118 sats \ 6 replies \ @zuspotirko 6 Jul \ on: Is Signal Messenger Compromised? security
Is this an actual problem? To my knowledge Apps can't access files from other apps. In iOS, MacOS, Linux I'm sure. On Android too, right? The individual apps folder env are protected, aren't they?
If you don't manage photo library access you're screwed anyways. That's on you.

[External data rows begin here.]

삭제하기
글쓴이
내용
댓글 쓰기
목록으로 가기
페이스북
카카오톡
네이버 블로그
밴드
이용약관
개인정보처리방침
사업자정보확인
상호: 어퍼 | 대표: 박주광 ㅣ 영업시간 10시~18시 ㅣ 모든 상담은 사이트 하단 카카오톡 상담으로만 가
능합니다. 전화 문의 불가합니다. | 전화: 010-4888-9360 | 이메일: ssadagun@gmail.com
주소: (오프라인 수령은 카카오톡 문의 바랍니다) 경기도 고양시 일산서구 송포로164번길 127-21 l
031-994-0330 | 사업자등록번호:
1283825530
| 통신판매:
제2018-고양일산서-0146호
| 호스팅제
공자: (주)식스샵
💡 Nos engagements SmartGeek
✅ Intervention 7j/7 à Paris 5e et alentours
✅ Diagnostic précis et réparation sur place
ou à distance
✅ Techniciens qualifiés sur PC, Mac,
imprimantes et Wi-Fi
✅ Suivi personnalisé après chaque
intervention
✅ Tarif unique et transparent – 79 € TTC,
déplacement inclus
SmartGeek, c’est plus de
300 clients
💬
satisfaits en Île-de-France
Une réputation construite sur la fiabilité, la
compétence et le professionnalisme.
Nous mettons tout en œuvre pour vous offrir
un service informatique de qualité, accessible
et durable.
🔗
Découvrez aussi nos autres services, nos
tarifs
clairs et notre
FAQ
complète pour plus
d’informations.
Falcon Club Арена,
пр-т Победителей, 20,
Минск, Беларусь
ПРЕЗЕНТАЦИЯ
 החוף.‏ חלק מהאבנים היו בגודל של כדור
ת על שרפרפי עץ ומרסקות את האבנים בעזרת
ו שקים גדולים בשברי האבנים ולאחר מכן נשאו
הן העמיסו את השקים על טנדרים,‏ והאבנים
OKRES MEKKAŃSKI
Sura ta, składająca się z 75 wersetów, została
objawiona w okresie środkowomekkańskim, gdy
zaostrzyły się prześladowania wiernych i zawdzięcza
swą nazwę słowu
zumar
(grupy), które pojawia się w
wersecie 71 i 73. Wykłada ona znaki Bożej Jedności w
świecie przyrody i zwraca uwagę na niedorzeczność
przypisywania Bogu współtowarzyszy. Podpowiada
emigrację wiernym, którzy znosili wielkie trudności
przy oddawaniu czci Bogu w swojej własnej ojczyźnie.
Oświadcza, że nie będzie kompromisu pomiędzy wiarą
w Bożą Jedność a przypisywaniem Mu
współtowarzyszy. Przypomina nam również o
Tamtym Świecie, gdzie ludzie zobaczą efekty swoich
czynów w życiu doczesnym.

It’s the desktop apps that are the issue. iOS and android perform proper sandboxing and I know macOS provides keychain APIs and the security model to provide pretty good sandboxing. It’s complex but they should’ve been using platform specific keychains for the desktop app. This is a rookie error.
reply
So turns out electron (the tech that signal desktop is built on) has a safeStorage API that does exactly what I said. It uses the OS’s cryptography systems to store the keys to the db. Someone actually sent a PR implementing this but it seems to have been ignored. https://github.com/signalapp/Signal-Desktop/pull/6849
reply
Following up on this, yes macOS is generally the most secure option here. Windows’ keys use DPAPI, which protects keys from other users but not other apps, no different to Linux and what signal does here. macOS uses keychain which will stop apps from accessing other apps’ keychains even when on the same user. Generally Apple platform security is much higher than competitors and a much higher chance at fending off an attack than most systems
reply
Is this a Signal specific issue? Aren't there .ssh folders and config files with session tokens lying around everywhere on desktops?